Dans une conférence de presse dimanche soir, le leader du TLYRAP, Khadim Hussain Rizvi, a demandé que des membres de l'exécutif, notamment l'ex-Premier ministre Nawaz Sharif et l'actuel chef du gouvernement Shahid Khaqan Abbasi, soient poursuivis pour terrorisme.

Le sit-in se poursuivra "quel qu'en soit le prix", a-t-il affirmé, appelant à une grève générale lundi. "Nous n'avons pas peur des balles", a encore harangué M. Rizvi.

'Attitude extrémiste'

"Je me moque si mon épouse et mon enfant ont faim. Je me moque s'ils meurent de faim. Pour moi, rien d'autre ne compte que l'honneur de mon prophète", explique Riaz Shah, un ouvrier, affirmant qu'il ne partira pas tant que les chefs du mouvement ne lui en auront pas donné l'ordre.

"Malheureusement, tout est de la faute de ces religieux, de leur attitude extrémiste", s'indigne à l'inverse Maqbool Ahmed, un habitant d'Islamabad interrogé par l'AFP.

"Ils ne s'intéressent tout simplement pas aux gens. Certains ont vu leur négoce ruiné, sont incapables de se rendre à leur travail, à l'hôpital, d'envoyer leurs enfants à l'école ", s'agace-t-il.

Pour les Pakistanais, la confusion a été accrue par la décision samedi de l'autorité de régulation de l'audiovisuel de suspendre la diffusion des chaînes d'information en continu, finalement levée dimanche après-midi. L'accès aux réseaux sociaux restait cependant perturbé.

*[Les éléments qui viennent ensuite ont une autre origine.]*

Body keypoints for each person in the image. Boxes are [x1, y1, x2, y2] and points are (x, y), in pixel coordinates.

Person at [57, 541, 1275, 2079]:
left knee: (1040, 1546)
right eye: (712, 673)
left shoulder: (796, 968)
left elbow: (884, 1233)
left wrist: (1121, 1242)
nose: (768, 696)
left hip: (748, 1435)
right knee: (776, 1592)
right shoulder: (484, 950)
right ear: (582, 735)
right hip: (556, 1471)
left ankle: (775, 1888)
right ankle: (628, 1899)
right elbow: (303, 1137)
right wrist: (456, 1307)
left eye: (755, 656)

Tous les établissements éducatifs, écoles ou universités de la province du Pendjab, demeureront fermés lundi et mardi "en raison de la situation actuelle", a déclaré à l'AFP Bashir Ahmad Zahid Goraya, le chef de l'autorité en charge de l'enseignement à Lahore.

'Des gens dangereux'

Cette crise intervient à un moment difficile pour le pouvoir civil, quelques mois après la chute pour corruption du Premier ministre Nawaz Sharif, et avant des élections législatives en 2018 qui s'annoncent incertaines.

L'actuel gouvernement, mené par un fidèle de M. Sharif, Shahid Khaqan Abbasi, est depuis plusieurs jours sous le feu des critiques pour sa maladresse et sa lenteur dans la gestion de la crise, perçues comme une manifestation de faiblesse à l'égard de mouvements extrémistes en plein essor.

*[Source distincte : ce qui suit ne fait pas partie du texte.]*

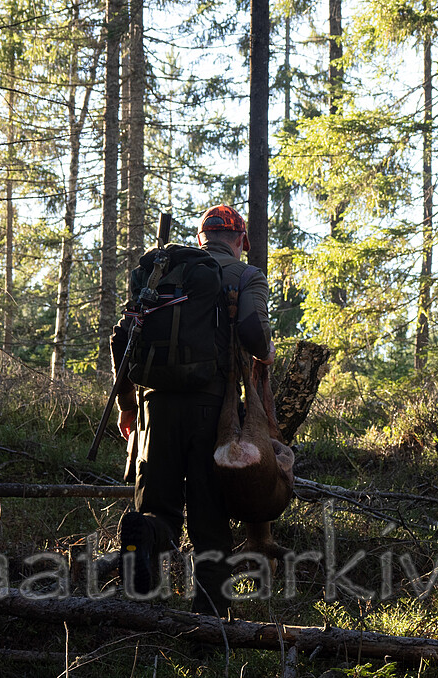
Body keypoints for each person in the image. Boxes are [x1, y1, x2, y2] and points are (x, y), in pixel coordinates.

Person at [112, 205, 274, 617]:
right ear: (240, 241)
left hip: (154, 406)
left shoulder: (162, 271)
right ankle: (210, 618)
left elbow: (123, 337)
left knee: (158, 509)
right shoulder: (245, 275)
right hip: (211, 410)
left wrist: (128, 407)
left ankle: (144, 546)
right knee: (209, 519)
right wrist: (266, 352)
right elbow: (254, 335)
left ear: (201, 238)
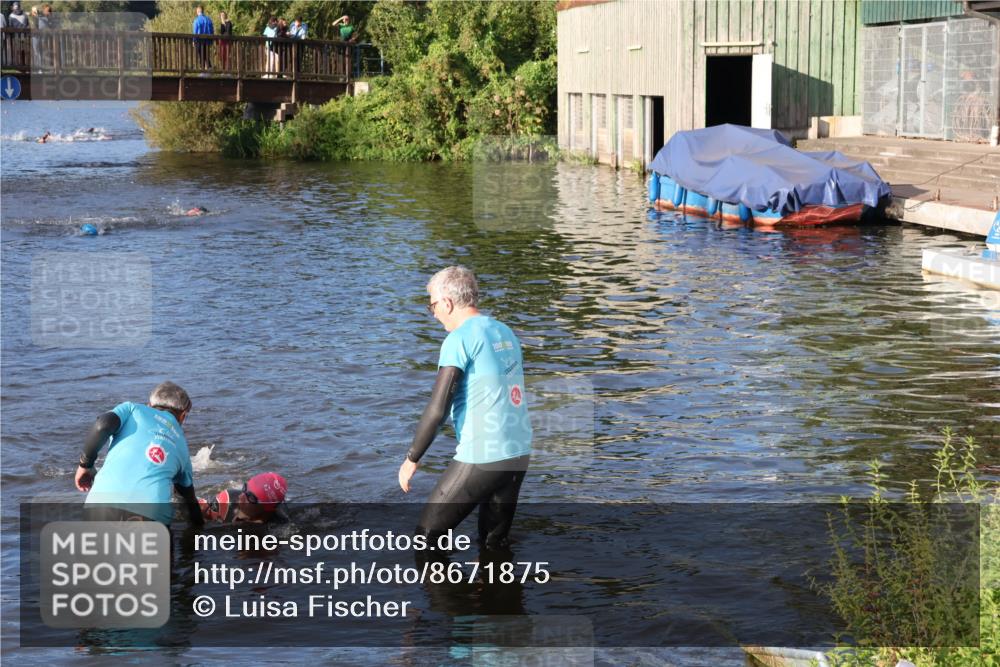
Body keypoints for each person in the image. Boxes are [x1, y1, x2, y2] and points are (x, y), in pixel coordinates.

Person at [399, 266, 532, 550]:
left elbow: (438, 409)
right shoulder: (504, 331)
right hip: (519, 451)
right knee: (493, 544)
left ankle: (449, 594)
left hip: (484, 454)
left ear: (447, 303)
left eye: (432, 304)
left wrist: (412, 459)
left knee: (425, 540)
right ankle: (491, 593)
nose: (433, 312)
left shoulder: (458, 339)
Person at [76, 381, 204, 527]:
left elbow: (102, 425)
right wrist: (199, 531)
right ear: (183, 416)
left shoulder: (132, 409)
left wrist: (86, 464)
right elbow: (188, 502)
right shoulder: (182, 447)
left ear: (149, 404)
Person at [199, 472, 288, 524]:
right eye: (245, 488)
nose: (241, 496)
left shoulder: (279, 528)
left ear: (267, 508)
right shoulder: (226, 502)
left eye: (250, 497)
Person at [192, 5, 213, 71]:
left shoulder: (197, 20)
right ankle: (209, 68)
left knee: (201, 55)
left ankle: (203, 70)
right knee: (206, 55)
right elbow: (212, 30)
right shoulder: (208, 19)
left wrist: (193, 40)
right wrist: (211, 40)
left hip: (199, 41)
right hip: (207, 41)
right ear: (203, 11)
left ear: (198, 11)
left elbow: (195, 31)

Les manifestants font partie de la secte barelvi, liée au soufisme, un mouvement mystique de l'islam perçu comme modéré.

Mais l'exécution l'année dernière de l'un de leurs membres, Mumtaz Qadri, pour l'assassinat du gouverneur libéral du Pendjab Salman Taseer en raison de ses positions sur la loi sur le blasphème, a conduit certains d'entre eux à adopter une ligne dure à ce sujet.

"Ce sont des gens dangereux avec des opinions dangereuses, et (leur présence) depuis plus de deux semaines est pour le moins très troublante. Cela en dit long sur l'influence et l'impunité dont bénéficient les extrémistes religieux au Pakistan", estime l'analyste Michael Kugelman, du Wilson Center à Washington, interrogé par l'AFP.